7th Pitch- 60m- 5.7/ By far the best pitch of the route. Completely sustained flake climbing that takes you to the right out over exposed ground and back left into solid steep climbing that eventually follows a short chimney/flake up behind it to the left and onto a small ledge below a steep slab.
8th Pitch- 25m- 5.9/ The most difficult climbing of the first eight pitches of the Buckingham route. It is published at 5.8, many claim it is 5.10, but my partners and I believe 5.9 is a good compromise. Bottom line is somebody in your party needs to be confident of their slab skills. Traverse out left and up past a bolt for several crux moves, with little positive traction and some exposure to boot (thus the only bolts on the route). Continue back right past another bolt and thus another crux slab move that puts you into a small right angled crack that can assist your ascent from there on easier ground as you near a rap station.
From the rap station, you can continue up to the summit of the north tower where a short rappel to the left takes you into a notch below on the east face of Snowpatch that allows you to tackle the 5.10+ crack pitch that gets you started to the north summit (photo). Or you can call it a day with completion of “The Enjoyable Way” and walk back down to the rap station on top of the slab.
Rap back down the slab for a short rap to the top of the chimney system you ascended. Rap from there straight down which will take you slightly skiers left of your ascent route. Watch out for slung rappels and make wise choices. There are several options here.
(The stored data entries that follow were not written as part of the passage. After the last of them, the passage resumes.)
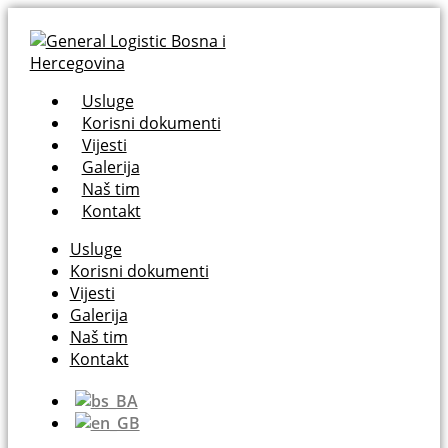
Usluge
Korisni dokumenti
Vijesti
Galerija
Naš tim
Kontakt
Usluge
Korisni dokumenti
Vijesti
Galerija
Naš tim
Kontakt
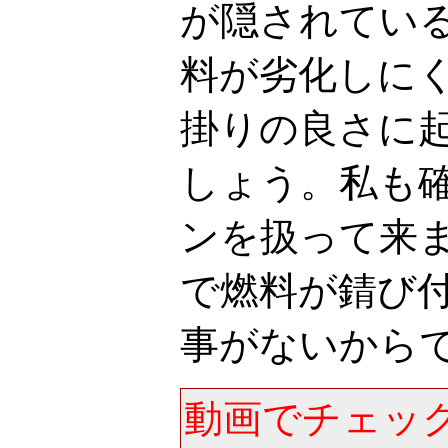
が隠されてい
料が劣化しに
掛りの良さに
しょう。私も
ンを扱って来
で燃料が錆び
事がないから
動画でチェック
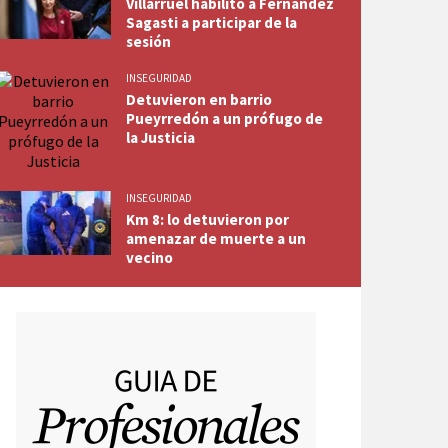
Villarruel habilitó a Fernández
Sagasti a participar de la
sesión
INSEGURIDAD
Detuvieron en barrio
Pueyrredón a un prófugo de
la Justicia
INSEGURIDAD
Km 8: lo detuvieron por
amenazar de muerte a un
vecino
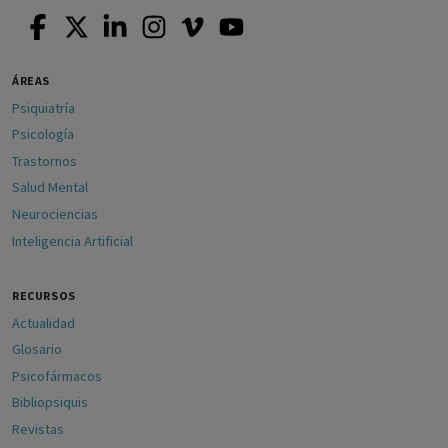
ÁREAS
Psiquiatría
Psicología
Trastornos
Salud Mental
Neurociencias
Inteligencia Artificial
RECURSOS
Actualidad
Glosario
Psicofármacos
Bibliopsiquis
Revistas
Continue until back to the dogleg section and just rap the route from there back to the Upper Vowell Glacier.
You can descend the Snowpatch-Bugaboo col or (my druthers always) descend the Pigeon-Snowpatch col. Travel up glacier circumventing Snowpatch to the south until you can gain some ledges that lead to the top of a steep rap section just east of the massive ice fall filling the col. It is best to take the first two rappels as 30 meter ones to avoid rock fall on others or yourself from above. Then two 60 meter raps takes you to the moat on the southwest corner of Snowpatch Spire. There are six-30m double ring rap stations down this steep corner (2007). From there, descend the Pigeon Fork Glacier on snow staying skiers left. You might or might not have to break out the crampons. In late August, we found plenty of snow to glissade down to the bottom of the Pigeon Fork Glacier. When you come to a rocky patch, circumvent it to the right. Once at the bottom, circumvent Snowpatch Spire back northeast to pick up cairns leading back to the Conrad Kain Hut.